The Southern Bangkok Criminal Court's acquittal on Friday of a lese majeste defendant should be a great relief, not just to the defendant but to all fair-minded individuals who love our monarch but who disagree with the abuse of this law for political or whatever reasons.
The court ruled that there was insufficient evidence to convict Yuthapoom Madnok of Si Sa Ket on two counts of lese majeste. He had been accused of making defamatory comments about members of the royal family while watching TV news, and of writing insulting words directed at the monarchy on a CD. The charges were brought against him by public prosecutors.
Both alleged offences were committed in 2010 in the privacy of the home the defendant shared with his elder brother Thanawat Madnok, who laid the charges, and there were no other witnesses.
The two were reported to have been feuding at the time over a car-wash business that they jointly owned.
Yuthapoom was arrested in 2011, about a year later, after his brother finally lodged a complaint with the police. He was denied bail twice and kept in detention until his acquittal, and was due to be released later on Friday.

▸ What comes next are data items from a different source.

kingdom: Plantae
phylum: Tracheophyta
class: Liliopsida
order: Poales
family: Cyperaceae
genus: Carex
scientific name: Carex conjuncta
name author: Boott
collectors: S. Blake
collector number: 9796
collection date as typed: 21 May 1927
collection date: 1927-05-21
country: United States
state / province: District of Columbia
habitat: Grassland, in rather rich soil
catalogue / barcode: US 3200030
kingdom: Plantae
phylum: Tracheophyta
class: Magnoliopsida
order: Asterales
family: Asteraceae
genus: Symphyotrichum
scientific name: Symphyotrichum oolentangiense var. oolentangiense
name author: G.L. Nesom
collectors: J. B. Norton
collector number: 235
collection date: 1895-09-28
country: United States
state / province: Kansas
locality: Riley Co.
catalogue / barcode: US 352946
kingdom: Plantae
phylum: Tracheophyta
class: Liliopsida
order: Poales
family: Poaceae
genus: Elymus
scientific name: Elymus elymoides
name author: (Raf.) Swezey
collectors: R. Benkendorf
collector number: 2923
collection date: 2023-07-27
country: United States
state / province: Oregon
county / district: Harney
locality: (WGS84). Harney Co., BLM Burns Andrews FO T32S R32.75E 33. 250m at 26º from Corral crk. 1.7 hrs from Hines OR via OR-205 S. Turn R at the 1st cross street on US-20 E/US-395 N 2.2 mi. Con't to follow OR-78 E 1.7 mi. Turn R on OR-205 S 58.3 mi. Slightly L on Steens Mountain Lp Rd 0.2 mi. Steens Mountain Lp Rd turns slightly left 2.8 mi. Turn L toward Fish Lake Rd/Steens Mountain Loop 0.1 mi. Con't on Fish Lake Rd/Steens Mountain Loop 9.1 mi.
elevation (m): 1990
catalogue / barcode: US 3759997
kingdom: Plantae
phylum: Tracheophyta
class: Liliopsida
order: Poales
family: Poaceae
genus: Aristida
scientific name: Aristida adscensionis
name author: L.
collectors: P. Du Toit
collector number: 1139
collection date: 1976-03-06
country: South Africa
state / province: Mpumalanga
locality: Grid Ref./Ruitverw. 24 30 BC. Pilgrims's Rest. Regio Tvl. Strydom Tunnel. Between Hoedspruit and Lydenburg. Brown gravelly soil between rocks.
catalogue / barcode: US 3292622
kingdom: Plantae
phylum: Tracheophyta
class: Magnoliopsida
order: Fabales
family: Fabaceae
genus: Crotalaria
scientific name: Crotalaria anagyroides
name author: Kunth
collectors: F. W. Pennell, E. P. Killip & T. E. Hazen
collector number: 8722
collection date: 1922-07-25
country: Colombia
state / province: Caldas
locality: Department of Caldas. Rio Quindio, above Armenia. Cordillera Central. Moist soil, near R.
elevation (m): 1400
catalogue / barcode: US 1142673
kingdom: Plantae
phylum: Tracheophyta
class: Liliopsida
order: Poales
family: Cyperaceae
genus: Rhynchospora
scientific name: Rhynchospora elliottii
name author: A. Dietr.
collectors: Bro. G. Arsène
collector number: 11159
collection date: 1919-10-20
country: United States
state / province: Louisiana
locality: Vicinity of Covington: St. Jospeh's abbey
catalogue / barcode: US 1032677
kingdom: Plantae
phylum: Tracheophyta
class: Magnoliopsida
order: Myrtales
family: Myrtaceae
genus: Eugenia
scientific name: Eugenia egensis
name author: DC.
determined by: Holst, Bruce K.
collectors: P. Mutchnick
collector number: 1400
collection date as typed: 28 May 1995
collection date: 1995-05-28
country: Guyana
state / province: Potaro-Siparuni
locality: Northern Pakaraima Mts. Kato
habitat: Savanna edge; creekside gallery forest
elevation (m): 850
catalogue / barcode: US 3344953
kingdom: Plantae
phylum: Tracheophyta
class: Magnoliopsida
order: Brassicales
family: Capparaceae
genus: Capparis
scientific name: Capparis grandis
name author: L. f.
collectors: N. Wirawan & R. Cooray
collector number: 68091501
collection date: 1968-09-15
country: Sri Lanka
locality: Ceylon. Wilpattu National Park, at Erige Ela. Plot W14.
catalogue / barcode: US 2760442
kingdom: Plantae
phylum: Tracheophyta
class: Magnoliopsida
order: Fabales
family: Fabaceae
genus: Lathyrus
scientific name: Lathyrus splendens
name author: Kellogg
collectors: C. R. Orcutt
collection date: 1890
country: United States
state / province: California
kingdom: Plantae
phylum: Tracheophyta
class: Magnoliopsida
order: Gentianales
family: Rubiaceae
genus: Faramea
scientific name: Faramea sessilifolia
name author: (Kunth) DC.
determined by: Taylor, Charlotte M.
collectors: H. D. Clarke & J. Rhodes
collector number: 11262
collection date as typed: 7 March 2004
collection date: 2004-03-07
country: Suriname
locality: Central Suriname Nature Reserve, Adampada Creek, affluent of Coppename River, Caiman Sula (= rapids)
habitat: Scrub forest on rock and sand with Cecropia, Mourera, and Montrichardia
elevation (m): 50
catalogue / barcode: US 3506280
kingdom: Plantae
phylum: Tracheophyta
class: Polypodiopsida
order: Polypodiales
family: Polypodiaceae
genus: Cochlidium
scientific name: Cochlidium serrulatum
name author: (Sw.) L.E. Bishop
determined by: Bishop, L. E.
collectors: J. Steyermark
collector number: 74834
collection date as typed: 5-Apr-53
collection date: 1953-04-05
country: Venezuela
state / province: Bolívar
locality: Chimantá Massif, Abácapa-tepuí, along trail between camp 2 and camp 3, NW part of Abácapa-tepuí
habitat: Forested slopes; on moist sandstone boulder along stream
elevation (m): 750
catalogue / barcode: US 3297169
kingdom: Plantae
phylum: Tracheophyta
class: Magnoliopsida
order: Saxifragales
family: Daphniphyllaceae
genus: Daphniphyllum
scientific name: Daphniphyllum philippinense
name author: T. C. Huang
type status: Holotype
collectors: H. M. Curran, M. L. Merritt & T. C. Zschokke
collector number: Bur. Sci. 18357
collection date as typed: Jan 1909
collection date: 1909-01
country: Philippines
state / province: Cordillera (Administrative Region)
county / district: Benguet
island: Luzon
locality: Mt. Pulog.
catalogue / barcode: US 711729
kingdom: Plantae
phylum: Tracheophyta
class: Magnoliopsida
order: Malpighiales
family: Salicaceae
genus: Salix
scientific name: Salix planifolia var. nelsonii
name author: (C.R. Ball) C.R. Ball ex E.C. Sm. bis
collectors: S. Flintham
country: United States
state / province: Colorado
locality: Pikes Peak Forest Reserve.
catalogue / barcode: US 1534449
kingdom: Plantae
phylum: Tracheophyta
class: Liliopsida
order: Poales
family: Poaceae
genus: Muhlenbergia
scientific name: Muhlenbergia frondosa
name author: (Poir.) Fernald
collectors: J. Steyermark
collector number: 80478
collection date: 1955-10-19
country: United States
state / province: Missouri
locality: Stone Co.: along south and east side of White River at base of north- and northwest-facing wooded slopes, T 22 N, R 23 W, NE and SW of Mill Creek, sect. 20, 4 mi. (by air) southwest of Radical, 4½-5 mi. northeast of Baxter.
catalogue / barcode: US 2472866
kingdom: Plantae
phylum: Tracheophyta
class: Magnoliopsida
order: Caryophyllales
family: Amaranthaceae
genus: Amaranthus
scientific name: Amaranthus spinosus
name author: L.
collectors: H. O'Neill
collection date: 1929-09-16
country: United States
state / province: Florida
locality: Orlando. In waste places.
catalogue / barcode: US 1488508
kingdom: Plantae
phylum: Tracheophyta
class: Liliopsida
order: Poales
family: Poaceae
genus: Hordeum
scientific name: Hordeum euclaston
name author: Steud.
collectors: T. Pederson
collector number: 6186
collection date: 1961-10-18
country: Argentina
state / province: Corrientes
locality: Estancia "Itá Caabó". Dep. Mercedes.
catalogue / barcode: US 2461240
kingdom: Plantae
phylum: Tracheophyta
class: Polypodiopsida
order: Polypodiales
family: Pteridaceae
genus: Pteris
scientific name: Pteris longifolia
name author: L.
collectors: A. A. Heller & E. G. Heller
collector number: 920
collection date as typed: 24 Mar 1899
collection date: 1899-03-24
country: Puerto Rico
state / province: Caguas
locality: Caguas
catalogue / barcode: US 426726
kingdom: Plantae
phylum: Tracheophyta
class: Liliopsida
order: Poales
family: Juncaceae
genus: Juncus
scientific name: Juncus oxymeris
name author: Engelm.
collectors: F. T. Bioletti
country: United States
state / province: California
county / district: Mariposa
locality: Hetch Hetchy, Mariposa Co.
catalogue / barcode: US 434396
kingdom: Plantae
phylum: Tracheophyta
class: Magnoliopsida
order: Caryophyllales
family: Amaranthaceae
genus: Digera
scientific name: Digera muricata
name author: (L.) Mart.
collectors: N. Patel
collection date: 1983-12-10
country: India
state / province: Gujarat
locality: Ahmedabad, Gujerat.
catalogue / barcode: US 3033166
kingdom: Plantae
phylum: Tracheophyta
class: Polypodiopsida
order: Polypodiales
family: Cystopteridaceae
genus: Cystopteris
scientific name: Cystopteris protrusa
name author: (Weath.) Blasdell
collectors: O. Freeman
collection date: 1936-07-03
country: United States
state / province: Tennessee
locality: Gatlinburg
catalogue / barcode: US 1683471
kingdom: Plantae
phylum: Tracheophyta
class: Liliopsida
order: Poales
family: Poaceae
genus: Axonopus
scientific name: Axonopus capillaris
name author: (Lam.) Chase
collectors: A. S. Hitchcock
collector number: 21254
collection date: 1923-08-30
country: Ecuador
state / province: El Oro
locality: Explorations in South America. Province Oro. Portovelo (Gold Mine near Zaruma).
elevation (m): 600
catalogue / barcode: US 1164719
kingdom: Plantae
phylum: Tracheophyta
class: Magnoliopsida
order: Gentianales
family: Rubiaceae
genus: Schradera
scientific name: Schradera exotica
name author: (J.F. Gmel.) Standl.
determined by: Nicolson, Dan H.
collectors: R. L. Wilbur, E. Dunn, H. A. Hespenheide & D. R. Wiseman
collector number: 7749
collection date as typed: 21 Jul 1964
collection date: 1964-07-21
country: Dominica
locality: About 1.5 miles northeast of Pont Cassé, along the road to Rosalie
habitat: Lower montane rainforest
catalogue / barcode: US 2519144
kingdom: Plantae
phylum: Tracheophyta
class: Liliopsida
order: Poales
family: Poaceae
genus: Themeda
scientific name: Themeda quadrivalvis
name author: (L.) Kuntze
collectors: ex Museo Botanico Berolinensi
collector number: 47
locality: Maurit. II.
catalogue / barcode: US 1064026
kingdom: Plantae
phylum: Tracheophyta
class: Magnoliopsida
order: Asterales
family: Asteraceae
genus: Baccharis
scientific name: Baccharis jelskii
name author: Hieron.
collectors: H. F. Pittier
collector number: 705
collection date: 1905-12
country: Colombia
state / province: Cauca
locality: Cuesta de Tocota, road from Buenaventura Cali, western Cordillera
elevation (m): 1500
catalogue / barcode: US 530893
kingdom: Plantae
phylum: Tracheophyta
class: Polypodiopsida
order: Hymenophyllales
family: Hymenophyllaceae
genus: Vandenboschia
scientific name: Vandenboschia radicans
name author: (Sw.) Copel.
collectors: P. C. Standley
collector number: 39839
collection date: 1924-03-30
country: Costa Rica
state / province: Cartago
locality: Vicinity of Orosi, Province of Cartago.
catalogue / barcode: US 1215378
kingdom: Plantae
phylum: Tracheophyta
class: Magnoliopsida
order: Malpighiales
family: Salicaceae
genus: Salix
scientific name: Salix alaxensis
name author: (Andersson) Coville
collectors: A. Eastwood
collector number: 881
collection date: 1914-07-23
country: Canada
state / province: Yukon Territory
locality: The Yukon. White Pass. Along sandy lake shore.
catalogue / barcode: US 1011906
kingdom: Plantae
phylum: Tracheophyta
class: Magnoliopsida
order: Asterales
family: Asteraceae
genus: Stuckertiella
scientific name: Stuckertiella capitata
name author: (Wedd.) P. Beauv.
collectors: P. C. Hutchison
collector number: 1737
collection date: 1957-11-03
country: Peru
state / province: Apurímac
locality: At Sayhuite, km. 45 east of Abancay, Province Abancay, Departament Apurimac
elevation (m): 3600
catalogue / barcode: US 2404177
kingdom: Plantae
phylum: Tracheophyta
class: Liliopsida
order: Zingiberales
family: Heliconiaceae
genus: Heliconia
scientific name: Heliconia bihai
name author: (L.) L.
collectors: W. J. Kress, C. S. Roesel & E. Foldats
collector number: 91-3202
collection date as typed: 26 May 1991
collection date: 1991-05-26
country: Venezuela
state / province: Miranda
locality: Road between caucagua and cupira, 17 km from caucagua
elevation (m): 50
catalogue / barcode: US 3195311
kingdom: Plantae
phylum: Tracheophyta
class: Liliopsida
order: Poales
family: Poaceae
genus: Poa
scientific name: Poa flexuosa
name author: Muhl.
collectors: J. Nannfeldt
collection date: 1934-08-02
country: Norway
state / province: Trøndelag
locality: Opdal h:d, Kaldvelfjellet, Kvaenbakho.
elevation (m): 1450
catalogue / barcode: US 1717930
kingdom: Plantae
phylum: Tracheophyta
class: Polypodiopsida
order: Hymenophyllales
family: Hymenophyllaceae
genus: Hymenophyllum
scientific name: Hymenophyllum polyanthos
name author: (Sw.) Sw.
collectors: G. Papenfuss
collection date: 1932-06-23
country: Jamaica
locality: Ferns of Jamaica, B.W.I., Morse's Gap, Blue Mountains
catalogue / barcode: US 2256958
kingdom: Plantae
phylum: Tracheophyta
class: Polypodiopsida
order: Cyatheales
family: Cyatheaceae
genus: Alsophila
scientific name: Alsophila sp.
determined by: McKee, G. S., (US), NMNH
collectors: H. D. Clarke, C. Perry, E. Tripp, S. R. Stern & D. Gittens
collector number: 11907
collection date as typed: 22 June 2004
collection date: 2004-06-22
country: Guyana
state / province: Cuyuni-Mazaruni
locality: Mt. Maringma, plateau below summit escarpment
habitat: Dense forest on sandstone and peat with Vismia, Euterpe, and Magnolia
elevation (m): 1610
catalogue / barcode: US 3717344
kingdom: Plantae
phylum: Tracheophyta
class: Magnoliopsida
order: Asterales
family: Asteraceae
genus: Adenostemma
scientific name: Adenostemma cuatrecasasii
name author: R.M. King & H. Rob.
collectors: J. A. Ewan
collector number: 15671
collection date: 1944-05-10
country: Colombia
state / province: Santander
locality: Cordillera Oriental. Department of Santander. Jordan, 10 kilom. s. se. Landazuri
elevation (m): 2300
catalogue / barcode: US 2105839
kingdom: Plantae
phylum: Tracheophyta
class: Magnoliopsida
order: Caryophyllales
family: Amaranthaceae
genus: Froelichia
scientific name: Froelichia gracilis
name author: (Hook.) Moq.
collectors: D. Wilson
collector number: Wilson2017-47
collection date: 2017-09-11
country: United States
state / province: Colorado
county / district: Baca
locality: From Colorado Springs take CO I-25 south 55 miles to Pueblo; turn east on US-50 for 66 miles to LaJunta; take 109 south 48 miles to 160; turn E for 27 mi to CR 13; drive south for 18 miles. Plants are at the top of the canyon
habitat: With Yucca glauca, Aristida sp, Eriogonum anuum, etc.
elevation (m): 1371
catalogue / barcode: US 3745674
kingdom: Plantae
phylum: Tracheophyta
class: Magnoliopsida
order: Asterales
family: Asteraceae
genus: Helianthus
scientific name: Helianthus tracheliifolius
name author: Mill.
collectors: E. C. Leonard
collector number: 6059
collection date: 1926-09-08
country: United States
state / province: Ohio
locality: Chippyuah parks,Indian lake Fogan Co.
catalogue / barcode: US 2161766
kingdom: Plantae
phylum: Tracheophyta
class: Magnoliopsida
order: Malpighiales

Like most lese majeste cases, this trial attracted the attention of both international and local human rights organisations. I personally find it worthy of a case study, especially regarding the extent to which interpretation of the lese majeste law can be taken and the seeming abuse of the law.
First of all, there is the fact that the feud between the brothers prompted one of them to file a complaint with the police. Then there were the so-called facts about the alleged offence - the alleged defamatory remarks and alleged writing of an insult on a CD – done within the confines of the family home and not in public, as has been the case in other high-profile lese majeste cases.
I really question the judgement of the police in accepting the case and passing it to the prosecutors in the full knowledge that it was motivated by a family business conflict. The prosecutors, too, should have done a better job in screening the case before forwarding it to the court.
Had the case been dropped by the police, or by the public prosecutors, Yuthapoom would not have been incarcerated for a year. It was clearly an abuse of the law. Who will carry the cost of any compensation he eventually receives? We, the taxpayers, of course.
The monarchy is widely respected and should be protected, but abusing the lese majeste law is by no means a way to demonstrate loyalty to, or to protect, the highest institution.